Koordinasi lintas kewenangan, komunikasi intensif, dan rajutan-rajutan prosedur yang mendukung kebijakan, seolah menyadarkan saya betapa kecilnya kontribusi unit kerja saya selama ini. Pun juga kesadaran berbagai potensi upaya yang dapat dilaksanakan oleh unit kerja saya. Ini penting dan semakin penting!
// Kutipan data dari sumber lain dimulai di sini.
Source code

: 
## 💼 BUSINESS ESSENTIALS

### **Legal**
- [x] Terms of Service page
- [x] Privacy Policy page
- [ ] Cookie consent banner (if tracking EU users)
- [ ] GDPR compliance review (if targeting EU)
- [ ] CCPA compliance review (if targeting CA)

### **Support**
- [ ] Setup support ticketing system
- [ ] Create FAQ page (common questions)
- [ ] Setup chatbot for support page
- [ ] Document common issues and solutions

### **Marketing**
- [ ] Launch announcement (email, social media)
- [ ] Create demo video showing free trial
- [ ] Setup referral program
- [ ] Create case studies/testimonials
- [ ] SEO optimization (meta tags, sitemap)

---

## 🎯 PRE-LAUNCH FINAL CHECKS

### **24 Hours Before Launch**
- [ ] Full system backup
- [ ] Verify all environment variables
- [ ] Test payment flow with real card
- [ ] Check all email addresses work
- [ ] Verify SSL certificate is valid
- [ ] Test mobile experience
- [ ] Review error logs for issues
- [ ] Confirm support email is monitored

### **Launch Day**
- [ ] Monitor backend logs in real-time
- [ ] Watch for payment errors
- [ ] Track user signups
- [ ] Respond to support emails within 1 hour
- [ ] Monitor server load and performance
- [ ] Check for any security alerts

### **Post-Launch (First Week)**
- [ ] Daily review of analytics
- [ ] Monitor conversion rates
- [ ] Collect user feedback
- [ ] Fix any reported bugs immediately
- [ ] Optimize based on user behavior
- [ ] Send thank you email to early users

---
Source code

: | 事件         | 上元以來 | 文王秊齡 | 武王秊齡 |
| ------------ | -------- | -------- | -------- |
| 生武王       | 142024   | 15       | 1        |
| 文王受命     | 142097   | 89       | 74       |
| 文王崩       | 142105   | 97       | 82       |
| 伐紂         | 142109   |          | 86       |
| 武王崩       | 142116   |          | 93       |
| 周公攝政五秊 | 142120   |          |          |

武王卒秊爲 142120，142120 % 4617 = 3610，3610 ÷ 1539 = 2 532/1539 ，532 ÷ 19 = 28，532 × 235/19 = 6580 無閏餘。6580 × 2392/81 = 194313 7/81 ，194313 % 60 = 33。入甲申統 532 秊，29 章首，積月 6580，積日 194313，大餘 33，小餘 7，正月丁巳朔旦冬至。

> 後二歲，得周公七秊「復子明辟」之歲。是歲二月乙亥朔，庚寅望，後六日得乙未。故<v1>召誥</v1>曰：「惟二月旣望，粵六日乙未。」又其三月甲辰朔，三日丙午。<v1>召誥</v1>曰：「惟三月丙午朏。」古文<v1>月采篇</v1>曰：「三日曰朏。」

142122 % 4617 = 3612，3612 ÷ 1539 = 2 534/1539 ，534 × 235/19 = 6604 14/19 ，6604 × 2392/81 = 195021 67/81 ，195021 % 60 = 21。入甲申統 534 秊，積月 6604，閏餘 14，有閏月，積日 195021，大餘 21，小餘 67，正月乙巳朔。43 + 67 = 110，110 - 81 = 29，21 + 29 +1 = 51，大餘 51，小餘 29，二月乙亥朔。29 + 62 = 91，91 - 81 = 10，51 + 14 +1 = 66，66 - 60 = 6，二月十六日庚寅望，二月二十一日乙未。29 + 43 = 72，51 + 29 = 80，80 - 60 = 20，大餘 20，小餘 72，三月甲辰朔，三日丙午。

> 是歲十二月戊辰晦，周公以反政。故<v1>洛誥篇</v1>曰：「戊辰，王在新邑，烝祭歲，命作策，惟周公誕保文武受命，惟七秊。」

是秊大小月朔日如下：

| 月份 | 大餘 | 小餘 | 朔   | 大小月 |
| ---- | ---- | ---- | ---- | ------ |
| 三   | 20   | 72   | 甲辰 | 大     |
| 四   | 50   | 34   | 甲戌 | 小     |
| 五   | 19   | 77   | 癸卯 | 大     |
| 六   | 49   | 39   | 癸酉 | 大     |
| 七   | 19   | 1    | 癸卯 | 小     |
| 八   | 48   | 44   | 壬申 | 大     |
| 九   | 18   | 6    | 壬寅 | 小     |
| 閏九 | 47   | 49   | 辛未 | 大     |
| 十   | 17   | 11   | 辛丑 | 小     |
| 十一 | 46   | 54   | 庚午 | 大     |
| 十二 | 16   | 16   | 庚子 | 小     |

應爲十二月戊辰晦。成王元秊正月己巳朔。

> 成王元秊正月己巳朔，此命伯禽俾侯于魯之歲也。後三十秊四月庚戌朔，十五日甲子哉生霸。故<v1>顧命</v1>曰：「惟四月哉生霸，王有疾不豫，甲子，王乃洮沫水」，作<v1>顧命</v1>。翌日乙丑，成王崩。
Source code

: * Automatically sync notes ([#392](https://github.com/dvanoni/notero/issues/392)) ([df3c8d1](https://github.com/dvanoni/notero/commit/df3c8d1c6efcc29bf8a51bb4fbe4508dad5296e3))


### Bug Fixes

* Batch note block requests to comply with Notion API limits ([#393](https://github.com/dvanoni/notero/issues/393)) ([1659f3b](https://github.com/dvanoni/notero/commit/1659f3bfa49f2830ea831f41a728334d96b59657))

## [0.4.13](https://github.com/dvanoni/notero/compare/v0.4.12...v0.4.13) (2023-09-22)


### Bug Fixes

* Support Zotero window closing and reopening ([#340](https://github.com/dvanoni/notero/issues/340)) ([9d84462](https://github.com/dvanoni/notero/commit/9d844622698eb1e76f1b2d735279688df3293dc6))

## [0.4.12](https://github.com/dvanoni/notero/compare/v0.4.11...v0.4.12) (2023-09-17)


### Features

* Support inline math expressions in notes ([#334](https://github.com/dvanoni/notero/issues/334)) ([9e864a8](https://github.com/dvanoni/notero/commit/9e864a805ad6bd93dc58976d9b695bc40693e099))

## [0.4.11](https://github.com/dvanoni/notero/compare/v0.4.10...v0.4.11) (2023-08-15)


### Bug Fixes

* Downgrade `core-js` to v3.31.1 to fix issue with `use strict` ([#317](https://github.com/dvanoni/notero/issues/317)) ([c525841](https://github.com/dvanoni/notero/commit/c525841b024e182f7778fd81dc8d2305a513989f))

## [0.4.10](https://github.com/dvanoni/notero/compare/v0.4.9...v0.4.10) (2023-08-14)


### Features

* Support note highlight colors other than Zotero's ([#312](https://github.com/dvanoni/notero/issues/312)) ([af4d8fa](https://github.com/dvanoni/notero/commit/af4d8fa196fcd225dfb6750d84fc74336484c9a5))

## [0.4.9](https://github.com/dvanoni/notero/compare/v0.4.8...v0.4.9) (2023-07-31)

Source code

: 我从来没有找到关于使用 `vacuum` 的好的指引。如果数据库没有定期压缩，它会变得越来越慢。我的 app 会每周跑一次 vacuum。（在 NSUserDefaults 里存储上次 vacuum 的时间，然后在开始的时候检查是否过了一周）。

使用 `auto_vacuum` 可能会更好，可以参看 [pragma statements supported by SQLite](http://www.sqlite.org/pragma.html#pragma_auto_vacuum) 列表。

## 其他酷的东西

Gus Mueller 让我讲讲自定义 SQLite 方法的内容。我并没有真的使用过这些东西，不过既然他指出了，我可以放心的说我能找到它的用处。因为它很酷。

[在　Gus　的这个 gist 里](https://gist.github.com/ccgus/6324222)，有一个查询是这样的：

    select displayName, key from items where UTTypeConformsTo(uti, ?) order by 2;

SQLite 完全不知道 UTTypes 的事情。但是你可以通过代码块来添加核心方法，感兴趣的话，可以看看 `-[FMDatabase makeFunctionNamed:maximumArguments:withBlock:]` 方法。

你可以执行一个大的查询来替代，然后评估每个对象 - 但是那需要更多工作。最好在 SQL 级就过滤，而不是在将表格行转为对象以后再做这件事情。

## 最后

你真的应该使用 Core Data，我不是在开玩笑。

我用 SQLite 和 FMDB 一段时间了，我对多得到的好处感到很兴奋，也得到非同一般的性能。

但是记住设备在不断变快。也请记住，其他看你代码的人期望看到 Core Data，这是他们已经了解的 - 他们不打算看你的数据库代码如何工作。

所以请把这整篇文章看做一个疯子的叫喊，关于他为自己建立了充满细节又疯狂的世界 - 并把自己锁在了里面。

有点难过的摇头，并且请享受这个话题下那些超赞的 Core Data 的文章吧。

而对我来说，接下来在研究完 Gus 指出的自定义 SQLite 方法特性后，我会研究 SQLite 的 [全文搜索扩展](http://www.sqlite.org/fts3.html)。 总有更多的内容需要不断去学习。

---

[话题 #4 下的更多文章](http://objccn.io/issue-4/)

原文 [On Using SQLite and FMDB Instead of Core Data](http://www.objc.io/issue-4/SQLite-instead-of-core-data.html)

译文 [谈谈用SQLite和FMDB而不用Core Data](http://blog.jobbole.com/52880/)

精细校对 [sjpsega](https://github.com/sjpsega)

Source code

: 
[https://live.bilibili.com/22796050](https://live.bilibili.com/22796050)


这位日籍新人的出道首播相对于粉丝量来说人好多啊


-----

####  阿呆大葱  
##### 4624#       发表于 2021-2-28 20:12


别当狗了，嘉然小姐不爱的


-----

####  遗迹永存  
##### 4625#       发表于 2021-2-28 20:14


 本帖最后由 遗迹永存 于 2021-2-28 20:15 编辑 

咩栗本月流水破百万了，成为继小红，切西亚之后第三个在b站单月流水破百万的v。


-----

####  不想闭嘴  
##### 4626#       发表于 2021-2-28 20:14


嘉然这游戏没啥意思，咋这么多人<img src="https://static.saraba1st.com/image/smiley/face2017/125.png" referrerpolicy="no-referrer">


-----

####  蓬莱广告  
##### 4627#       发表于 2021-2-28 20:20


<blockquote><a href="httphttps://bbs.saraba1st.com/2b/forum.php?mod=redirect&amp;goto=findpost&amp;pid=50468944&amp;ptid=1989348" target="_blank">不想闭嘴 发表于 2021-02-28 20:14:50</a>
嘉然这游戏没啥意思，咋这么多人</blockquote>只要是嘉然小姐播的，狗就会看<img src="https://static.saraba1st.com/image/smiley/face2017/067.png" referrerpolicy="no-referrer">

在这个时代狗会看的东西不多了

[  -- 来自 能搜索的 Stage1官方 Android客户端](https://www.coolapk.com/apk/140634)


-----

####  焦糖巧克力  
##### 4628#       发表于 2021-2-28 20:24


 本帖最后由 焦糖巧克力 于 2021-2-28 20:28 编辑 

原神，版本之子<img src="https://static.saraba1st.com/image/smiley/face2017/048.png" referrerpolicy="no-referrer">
Tapi saya harus merelakan beberapa kesempatan untuk berkontribusi, sekali lagi. Bukan soal dampak, namun kali ini tentunya berbagai hal yang sudah saya persiapkan dan serasa mencekat di tenggorokan, harus lah pelan-pelan kembali saya telan. Kali ini ide dan pemikiran saya, rasanya harus terlebih dahulu dibicarakan dengan atasan. Hampir saya terucap, namun sekelibat ingatan menghadap.

Beberapa hari lalu, saya berdebat keras dengan atasan, karena hal ini. Ada sesuatu yang saya pikir seharusnya bisa dilaksanakan, tapi entah kenapa urung terlaksana. Atasan saya masih menyimpan satu pertimbangan. Sementara untuk saya, sudah jelas baik dalam pemikiran, lisan, dan tulisan!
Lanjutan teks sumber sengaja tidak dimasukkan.